Sam is played by the one actor in this movie whom American viewers are most likely to recognise: Hungarian-Jewish character actor Szöke Szakall, who later went to Hollywood and -- billed as S.Z. Szakall and occasionally as S.Z. 'Cuddles' Szakall -- he appeared in 'Casablanca', 'Yankee Doodle Dandy' and other classic films. Szakall here looks very much as he did in his Hollywood period, and he appears in one busking sequence wearing a Scotsman's kilt!
The buskers are so good that they attract the attention of London music-hall clown Jig Hartford (played by the very un-English actor Heinrich George), who puts Boris and 'Najda' (Heli) into his own stage act. Jig soon finds himself attracted to the beautiful and nimble 'Najda', and he assumes that Boris can't possibly be a rival for her affections since Boris is (ostensibly) her brother.
Naturally, tragedy intervenes.

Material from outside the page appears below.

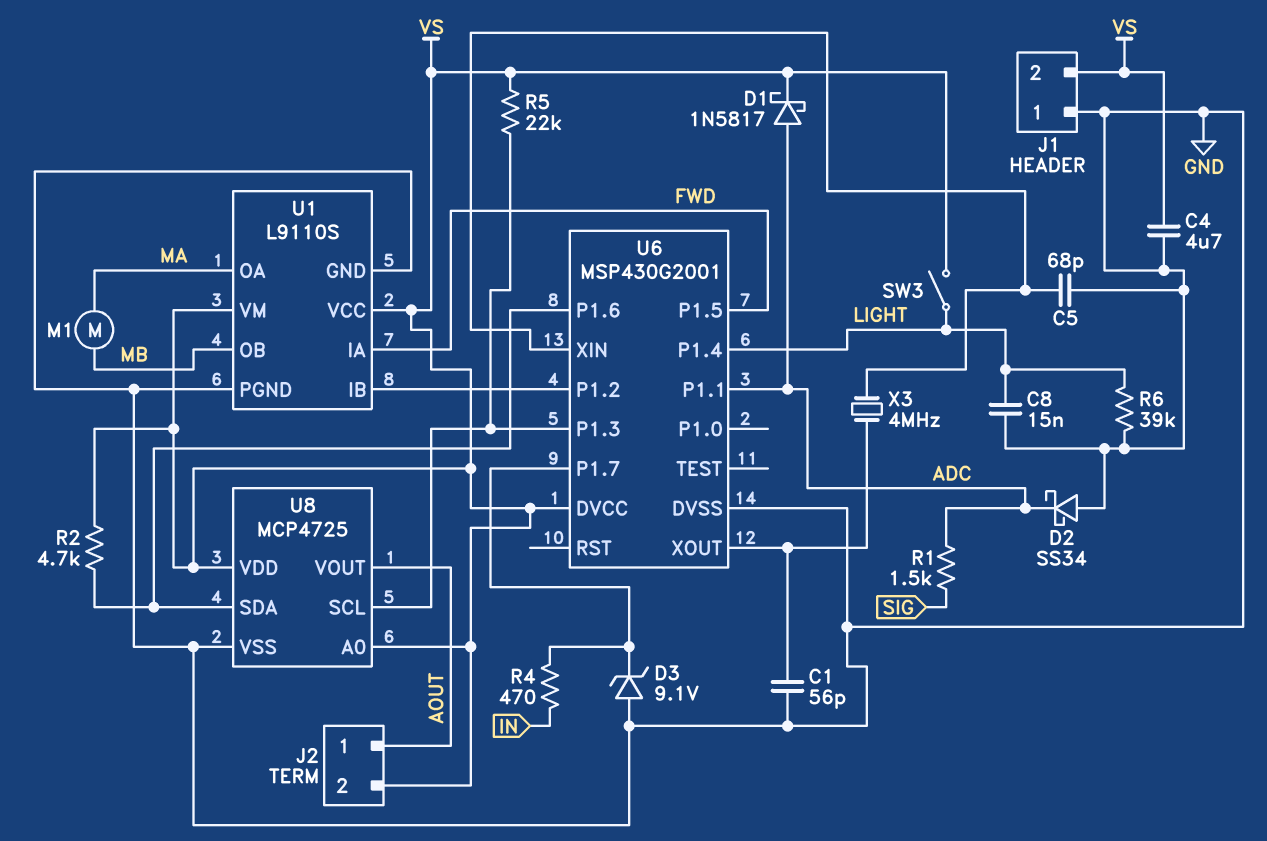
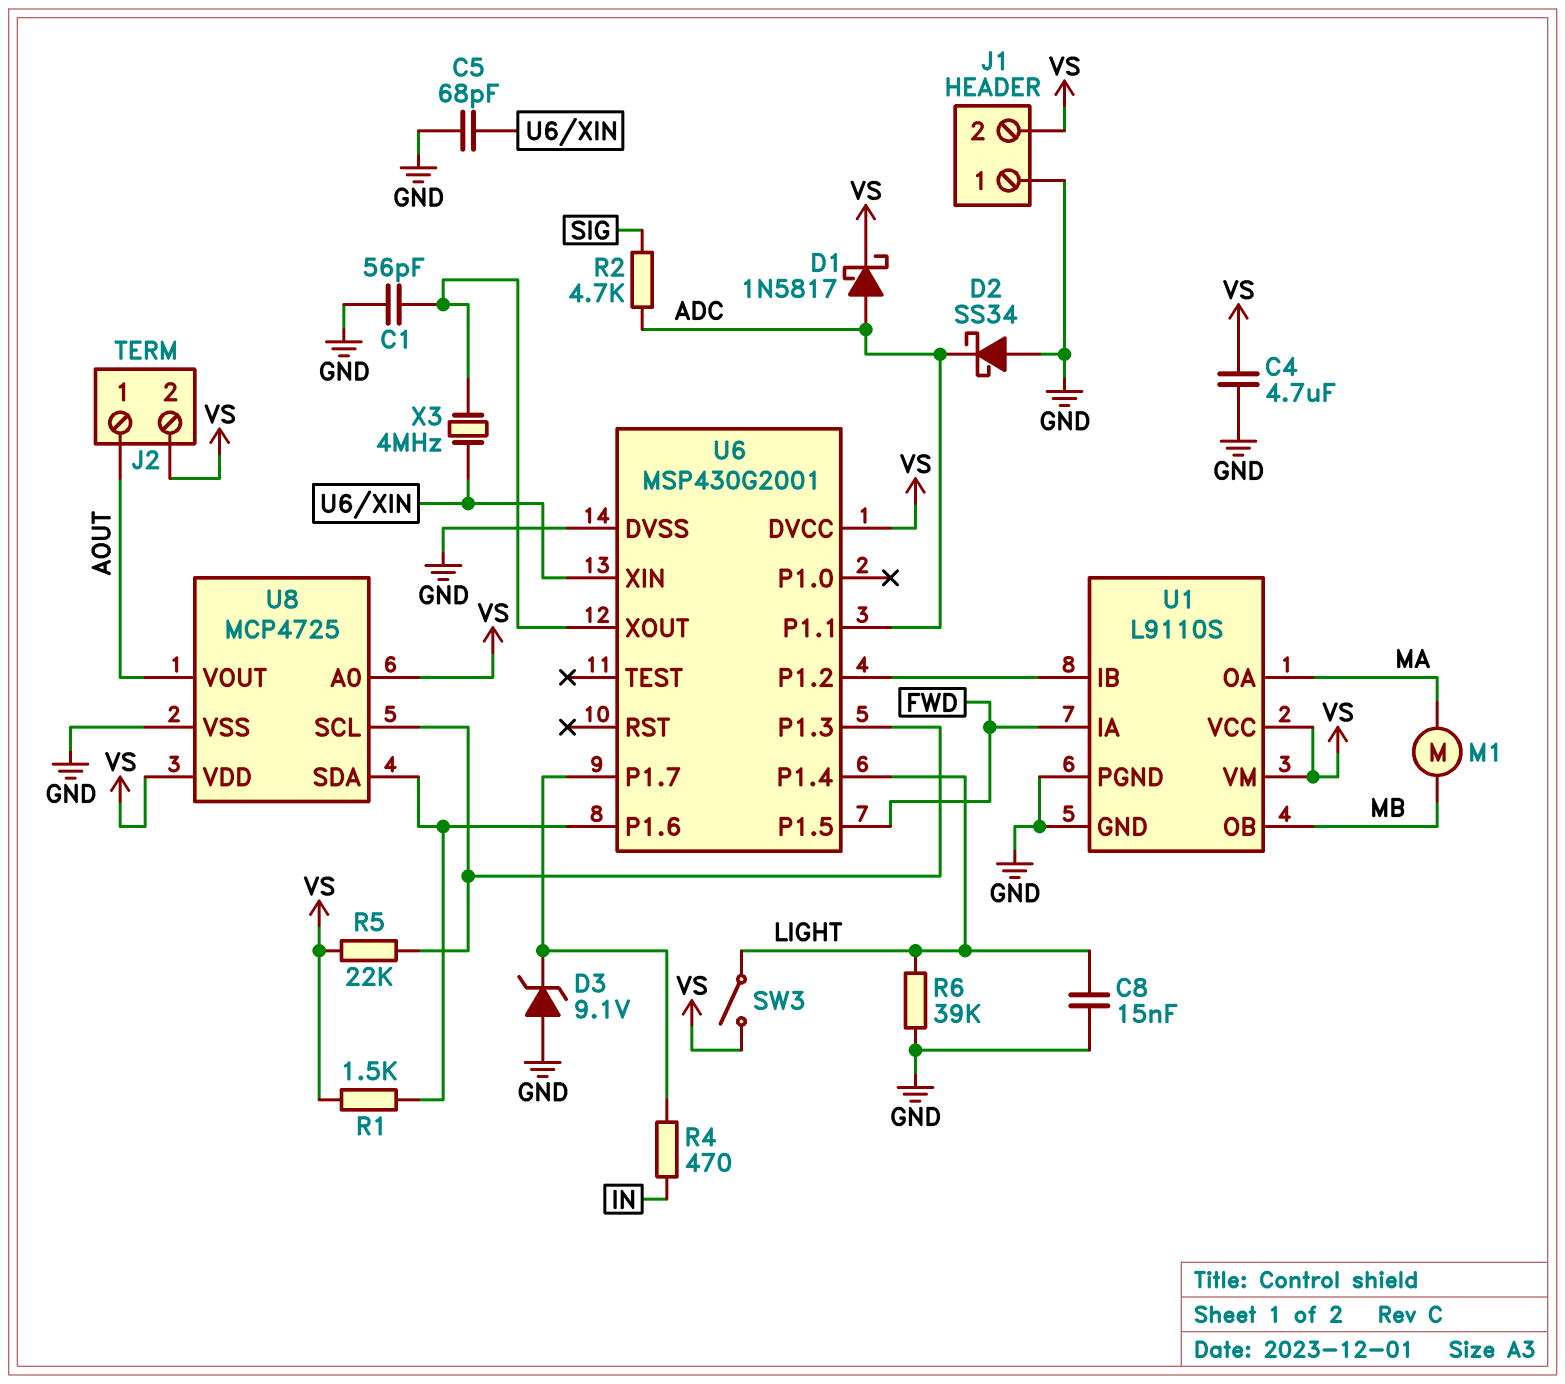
R1: 1.5k (ADC, SIG) -> 1.5k (U6/P1.6, VS)
R2: 4.7k (U6/P1.6, VS) -> 4.7k (ADC, SIG)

Pretty soon the Jig is up. Heinrich George gives a tragic-clown performance that could easily have become bathetic, but he manages a skillful characterisation which I found mesmerising.
There are quite a few convenient coincidences in this movie, but most of them are got out of the way in the first two reels. I watched the busking scenes with deep interest, since I was a busker in London myself (in the very early 1960s) when I was about the same age that Heli is here; however, London had changed so much in the interim that my experiences weren't very similar to hers.
I found 'Rutschbahn' fairly unbelievable, but no more so than a lot of Hollywood show-biz movies. The screenplay is based on a novel which I haven't read -- 'Das Bekenntnis' by Clara Ratzka (who?) -- so I can't tell how much of the contrivance is down to this film's source material. 'Rutschbahn' is impeccably performed, beautifully photographed and eminently watchable all the way through. My rating: 8 out of 10.